Hierarchical modelling of elastic behaviour of human enamel based on synchrotron diffraction characterisation

Human enamel is a hierarchical mineralized tissue with a two-level composite structure. Few studies have focused on the structure-mechanical property relationship and its link to the multi-scale architecture of human enamel, whereby the response to mechanical loading is affected not only by the rod distribution at micro-scale, but also strongly influenced by the mineral crystallite shape, and spatial arrangement and orientation. In this study, two complementary synchrotron X-ray diffraction techniques, wide and small angle X-ray scattering (WAXS/SAXS) were used to obtain multi-scale quantitative information about the structure and deformation response of human enamel to in situ uniaxial compressive loading. The apparent modulus was determined linking the external load and the internal strain in hydroxyapatite (HAp) crystallites.

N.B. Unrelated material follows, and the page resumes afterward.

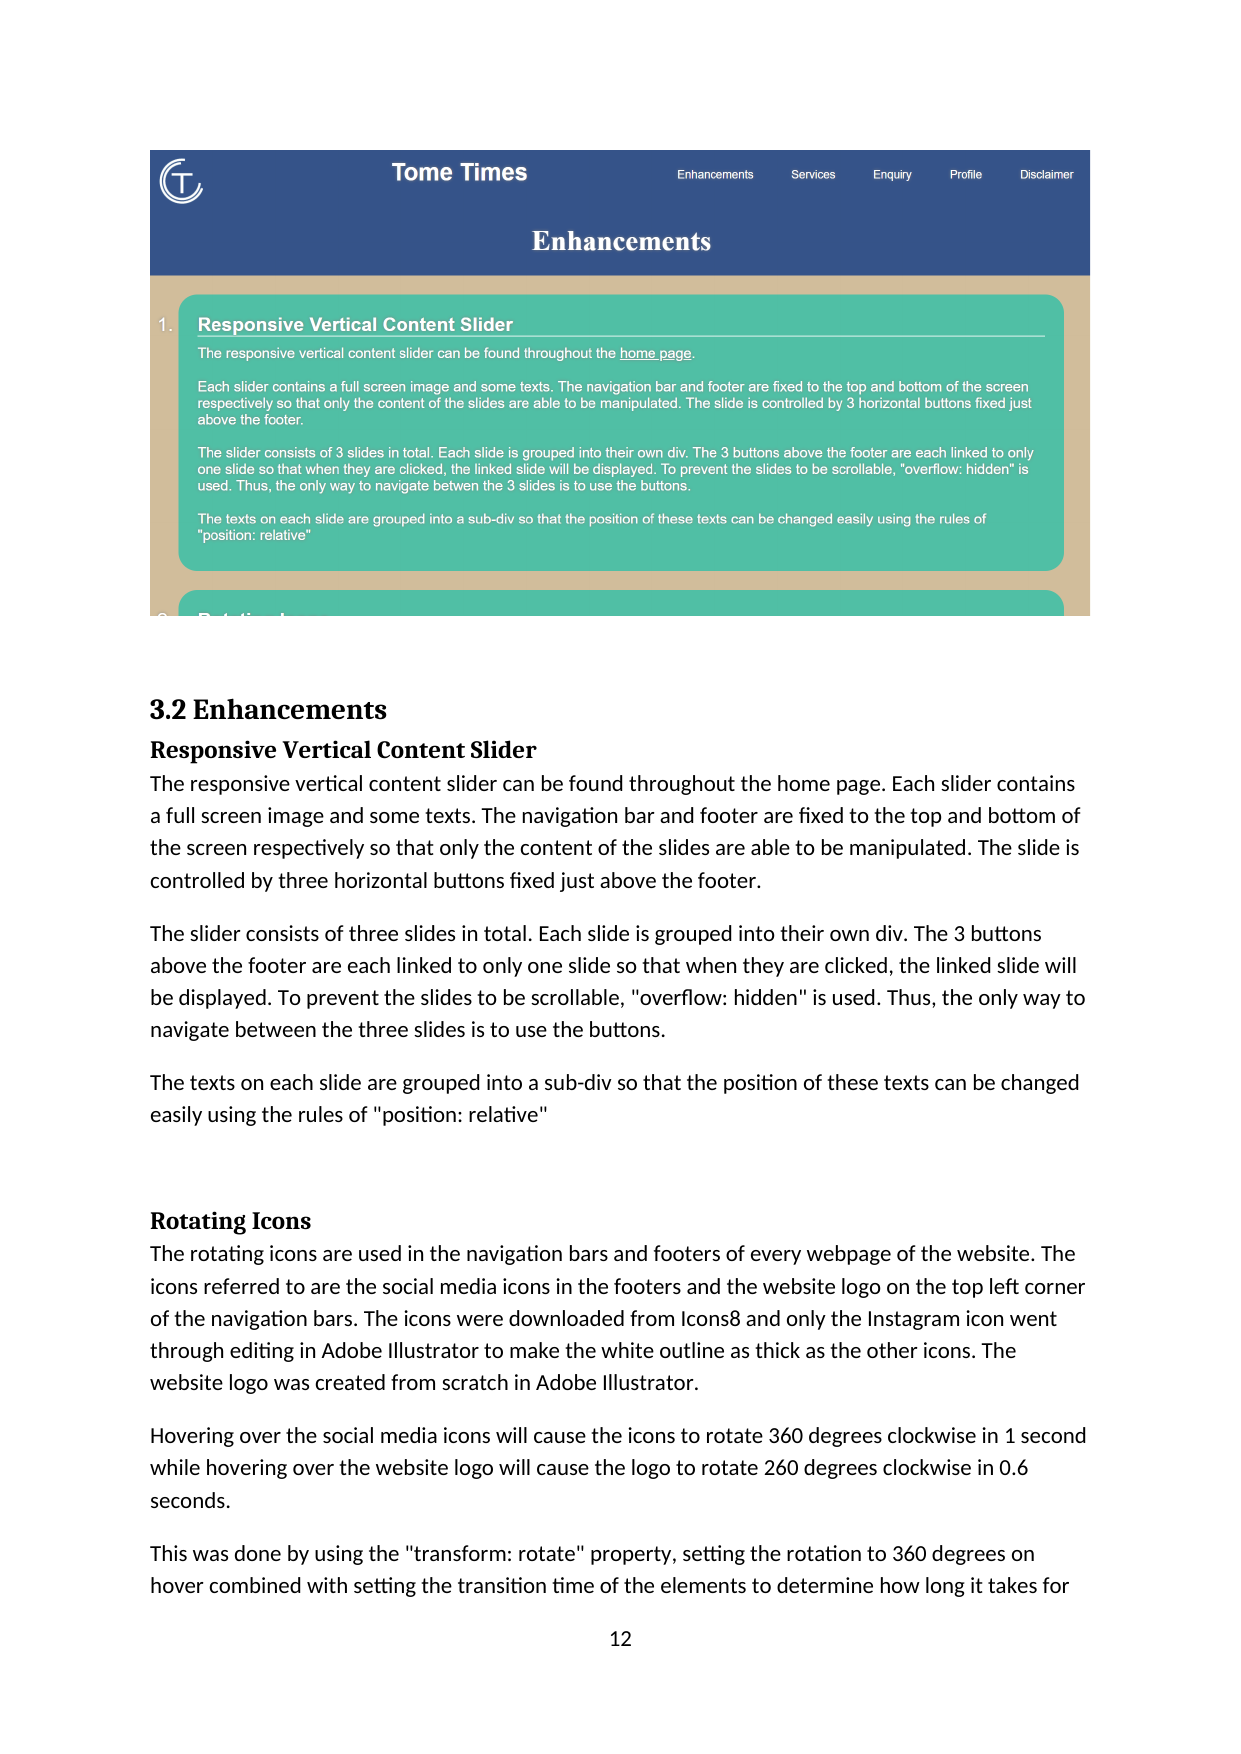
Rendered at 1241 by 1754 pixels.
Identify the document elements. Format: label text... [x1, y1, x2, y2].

An improved multi-scale Eshelby model is proposed taking into account the two-level hierarchical structure of enamel. This framework has been used to analyse the experimental data for the elastic lattice strain evolution within the HAp crystals. The achieved agreement between the model prediction and experiment along the loading direction validates the model and suggests that the new multi-scale approach reasonably captures the structure-property relationship for the human enamel. The ability of the model to predict multi-directional strain components is also evaluated by comparison with the measurements. The results are useful for understanding the intricate relationship between the hierarchical structure and the mechanical properties of enamel, and for making predictions of the effect of structural alterations that may occur due to the disease or treatment on the performance of dental tissues and their artificial replacements.